To add to the previous answers, if you have a tarball image, you can simply load it to you local Docker set of images docker image load -i /path/image.tar. Please remember to run it after eval $(minikube docker-env), since Minikube does not share images with the locally-installed Docker engine.

Upvotes: 2

Chris Stryczynski
Chris Stryczynski

Reputation: 34081

One approach is to build the image locally and then do:

docker save imageNameGoesHere | pv | (eval $(minikube docker-env) && docker load)

minikube docker-env might not return the correct info running under a different user / sudo. Instead you can run sudo -u yourUsername minikube docker-env.

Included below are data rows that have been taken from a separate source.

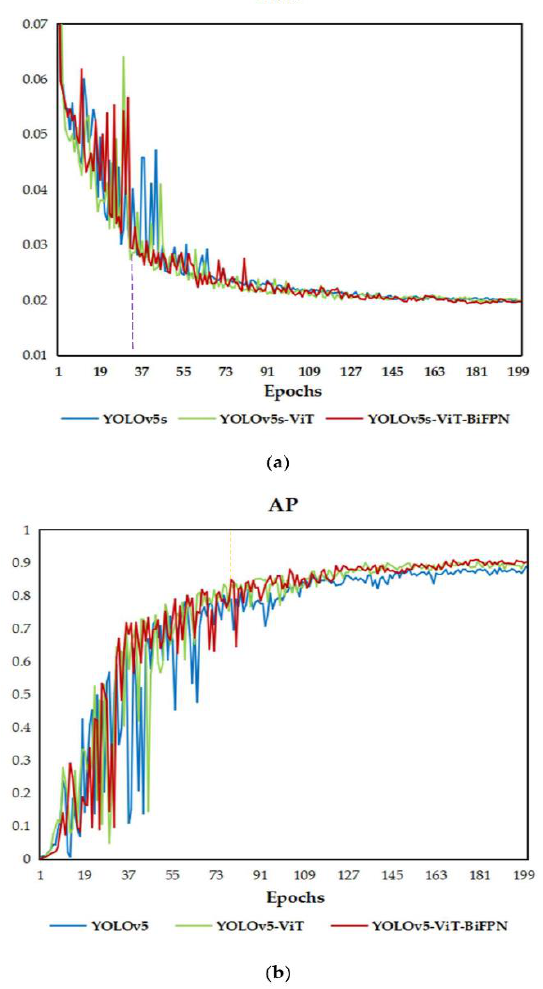
Figure 12. Comparison of change curves of the loss function and AP for 3 models: ( a ) Change curve of loss function and ( b ) change curve of AP.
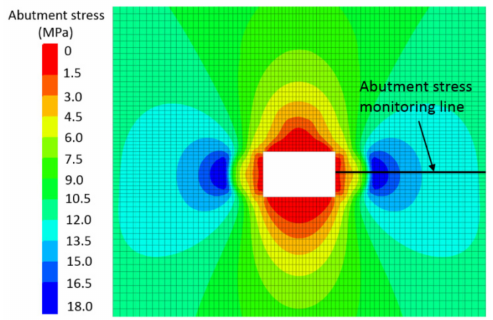
Figure 9. Abutment stress monitoring position (the roadway depth is 400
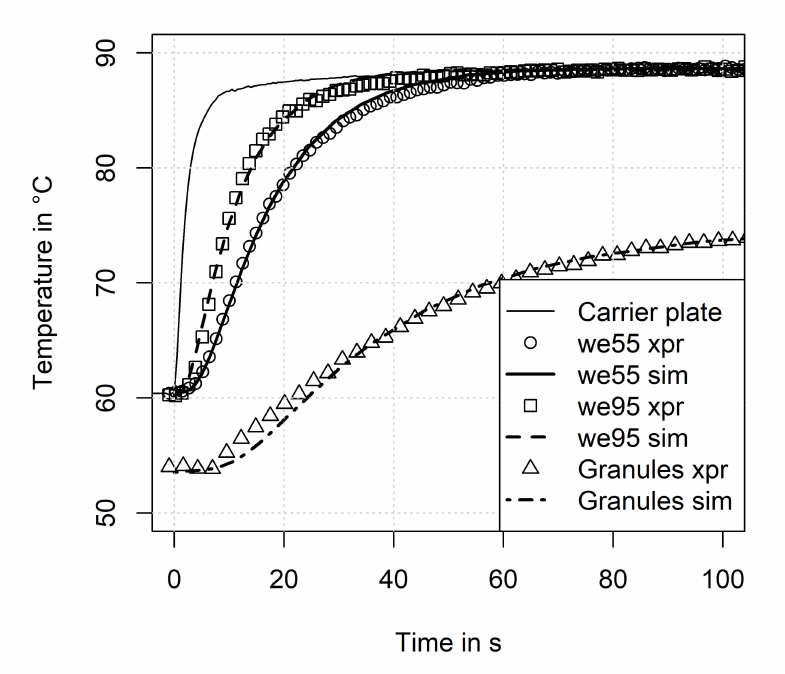
Figure 4. Measured (xpr) and simulated (sim) surface temperature for the samples “we55”, “we95”, and “Granules” after an inert large temperature jump of 60 → 90 ◦ C at t = 0 s under dry nitrogen atmosphere at 44 mbar absolute pressure. The measured temperature of the carrier plate is shown as well (“Carrier plate”). It is the same temperature for all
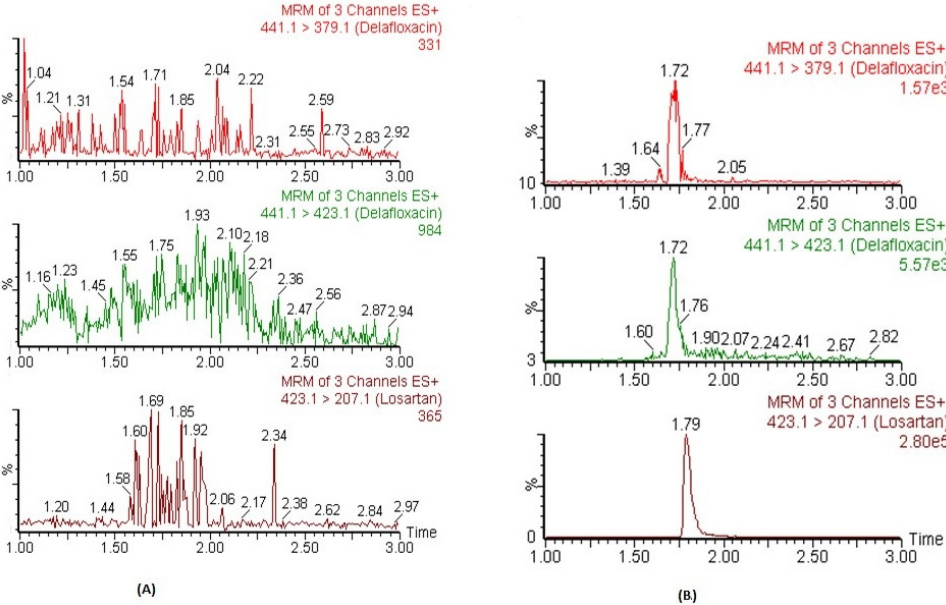
Figure 2. The representative MRM chromatograms of DFX (441.1 → 379.1 for qualifier, 441.1 → 423.1 for quantifier) and IS in blank human plasma ( A ) and plasma spiked at LLOQ level ( B ).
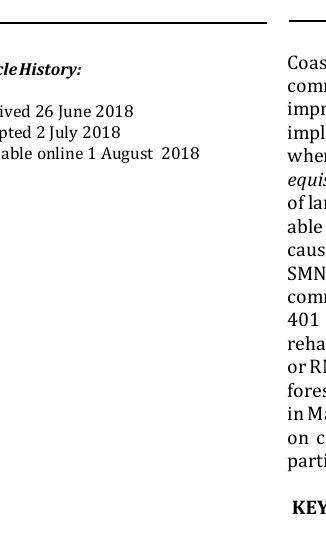
Section A: Demographic profile of the household’s Section B: Perception toward the SMNR conservation Section C: Sources of household’s Figure 1: The structure/organization of questionnaire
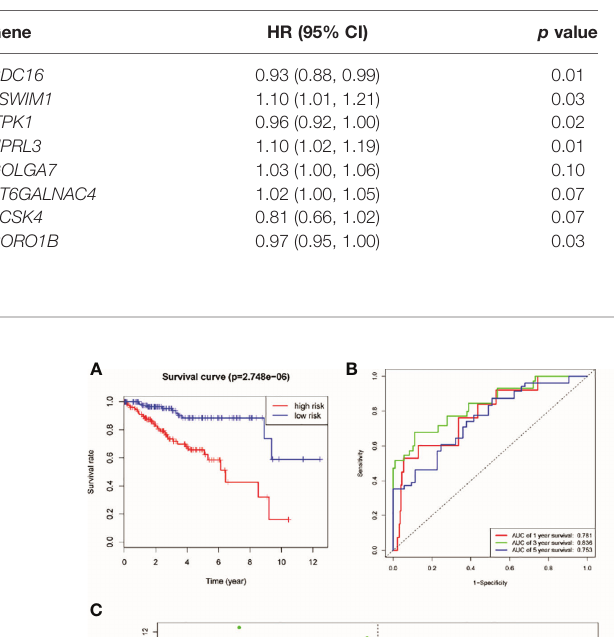
TABLE 1 | Multivariate Cox regression eight genes weighted by their relative coef fi cient.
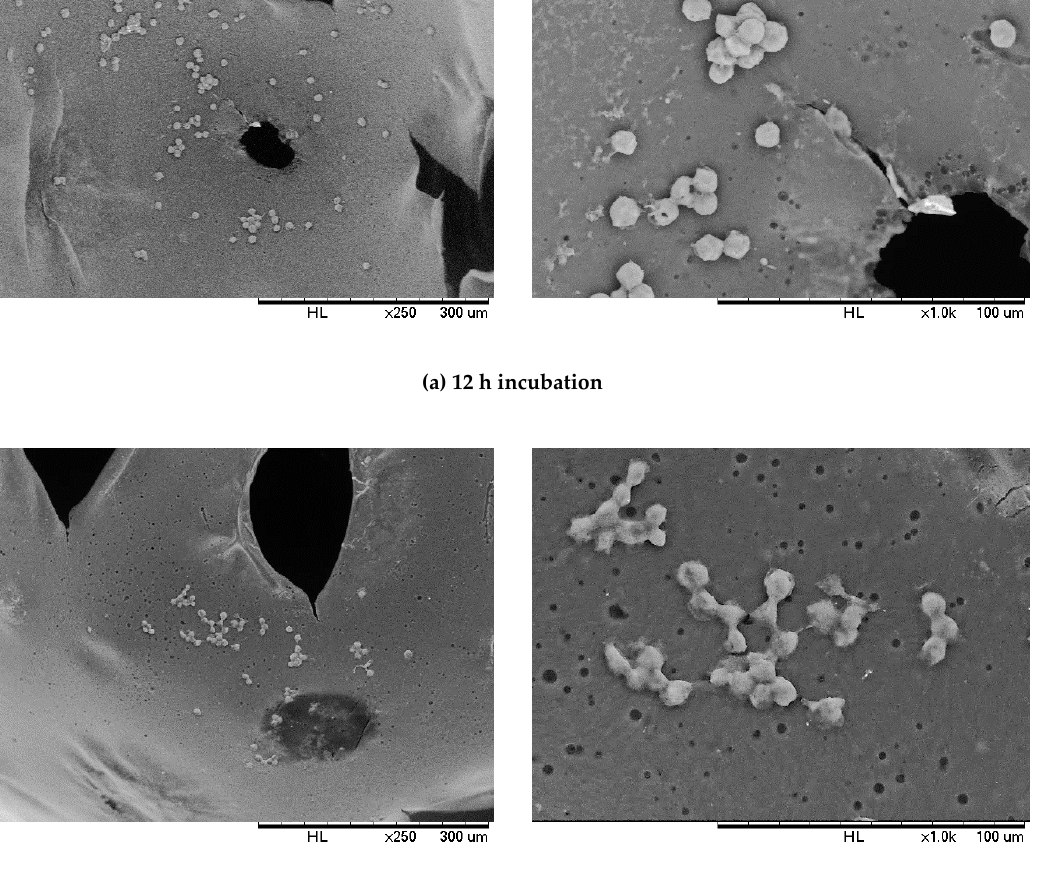
Figure 12. SEM images of MG-63 cells adhesion on PU 1.0 after ( a ) 12 h and ( b ) 24 h of incubation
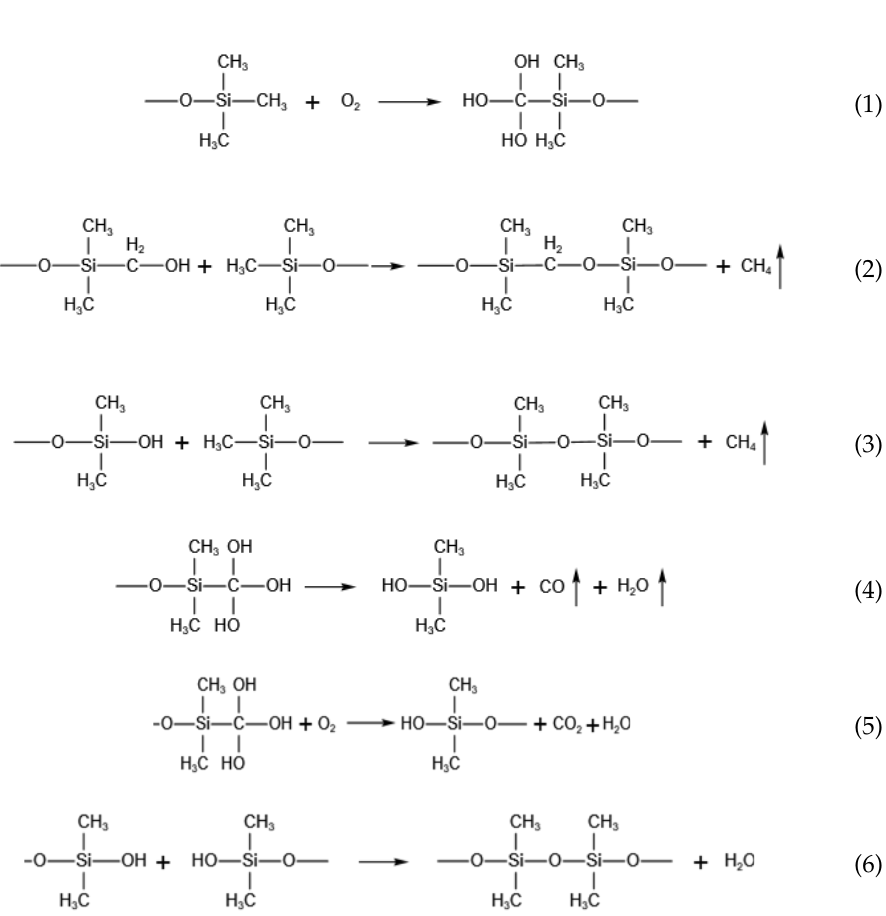
Figure 6. TG-IR spectra of the untreated silica aerogel under ( a ) air and ( b ) N 2 . ( c ) SVUV-PIMS of background and signal intensity trends of m/z = 18 and 32. ( d ) SVUV-PIMS at 450 °C and signal intensity trends of m/z = 16 and 28.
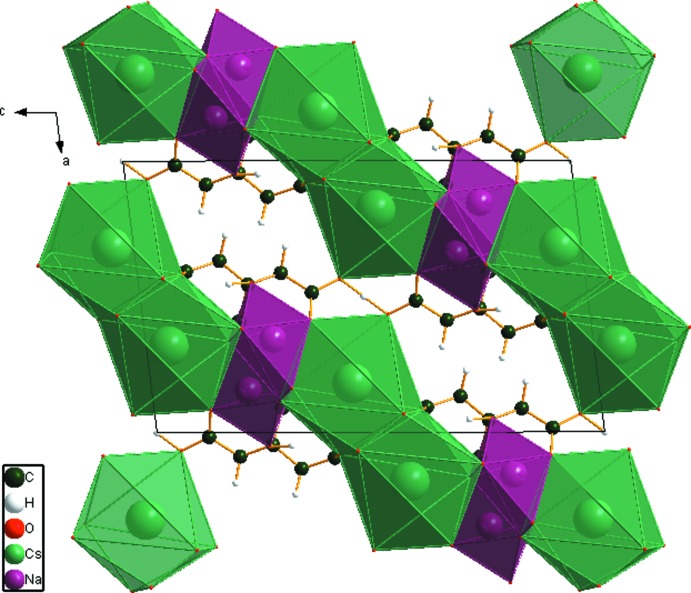
Crystal structure of NaCsHC6H5O7, viewed down the b axis.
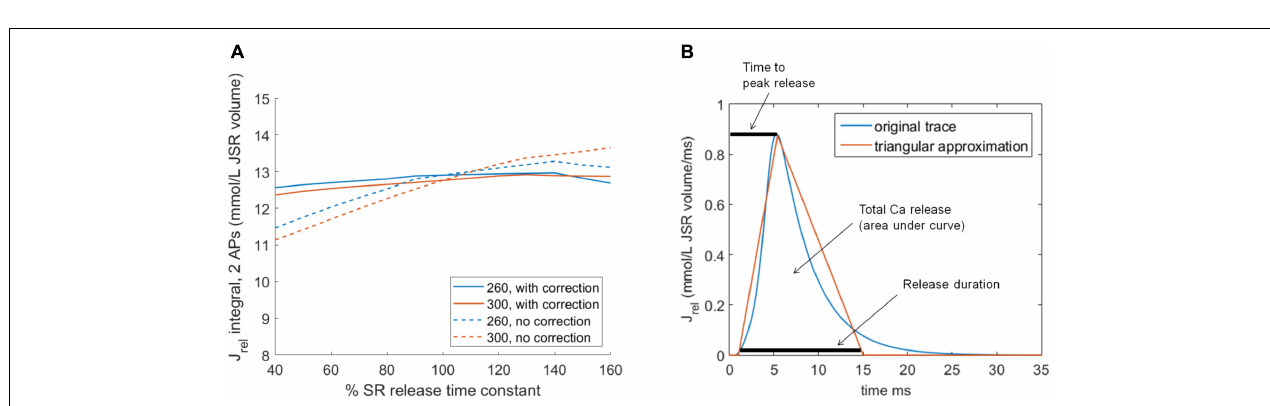
FIGURE 2 | Altering SR release dynamics at bcl 260 and 300 in the HeRd model: (A) The relationship between altered time constant of RyR release and total amount of calcium released over two consecutive action potentials at two pacing rates. In solid lines is shown the relationship after the application of compensatory rescaling of I CaL conductance, as described in the main manuscript. The dashed lines show how the relationship between altered SR release time constant and total calcium release would have looked without such scaling. (B) An illustration of the approximation of native HeRd J rel using a triangle. Throughout the article, parameters varied are the release duration, time to peak release, and total calcium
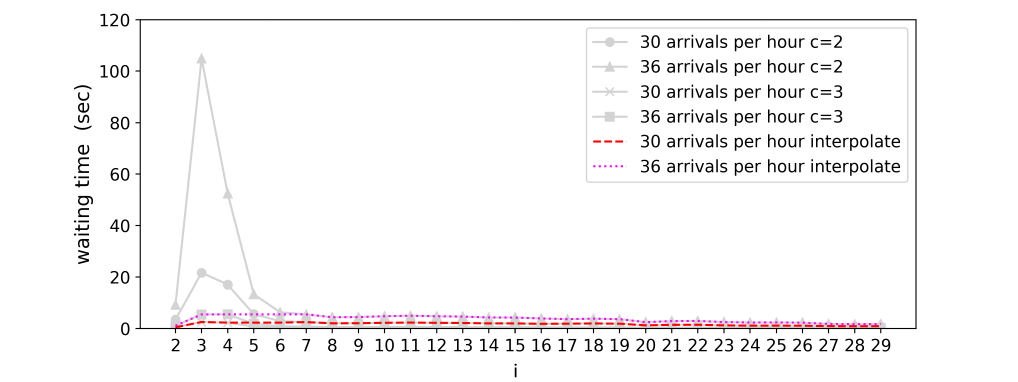
Figure 15. Interpolating the plots of waiting times between c = 2 and c =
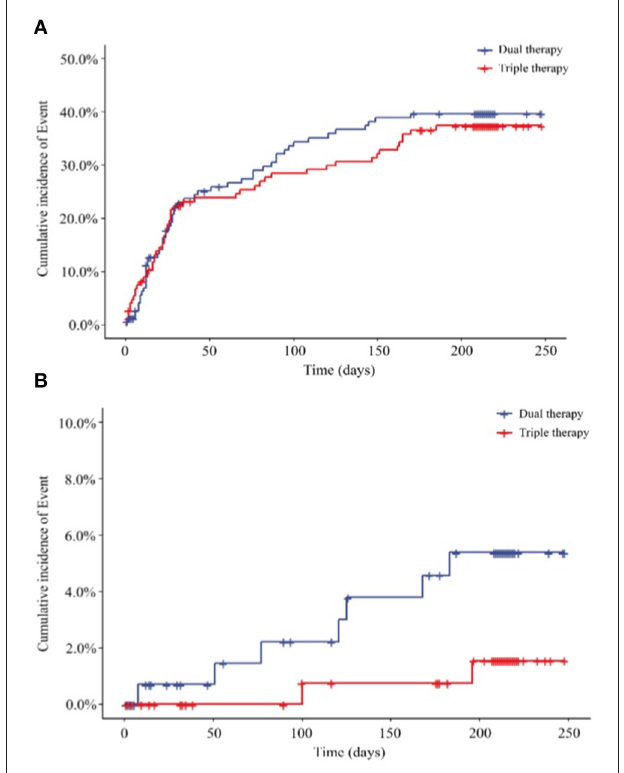
FIGURE 2 | Endpoints, (A) Primary outcome for the incidence of total bleeding (HR 0.930; 95% CI, 0.635 to 1.361; P = 0.7088); (B) secondary outcome for the incidence of major bleeding (HR, 0.273; 95% CI, 0.057 to 1.315; P = 0.1056) HR, hazard ratio. Dual therapy: ticagrelor therapy group; triple therapy: clopidogrel plus aspirin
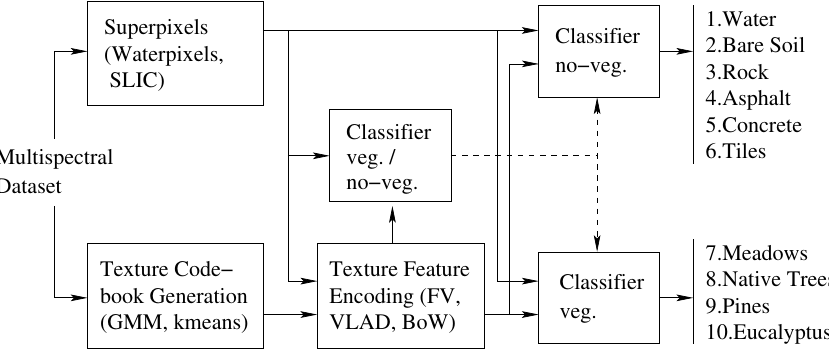
Figure 9. Diagram of the classification chain used in this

It should return something like:

export DOCKER_TLS_VERIFY="1"
export DOCKER_HOST="tcp://192.168.99.100:2376"
export DOCKER_CERT_PATH="/home/chris/.minikube/certs"
export DOCKER_API_VERSION="1.23"
# Run this command to configure your shell:
# eval $(minikube docker-env)

Upvotes: 13

Jason
Jason

Reputation: 3179

From the Kubernetes documentation:

Updating images

The default pull policy is IfNotPresent which causes the Kubelet to skip pulling an image if it already exists. If you would like to always force a pull, you can do one of the following:

  • set the imagePullPolicy of the container to Always;
  • use :latest as the tag for the image to use;
  • enable the AlwaysPullImages admission controller.

Or read the other way: Using the :latest tag forces images to always be pulled. If you use the eval $(minikube docker-env) as mentioned in other answers, then either don't use any tag, or assign a tag to your local image you can avoid Kubernetes trying to forcibly pull it.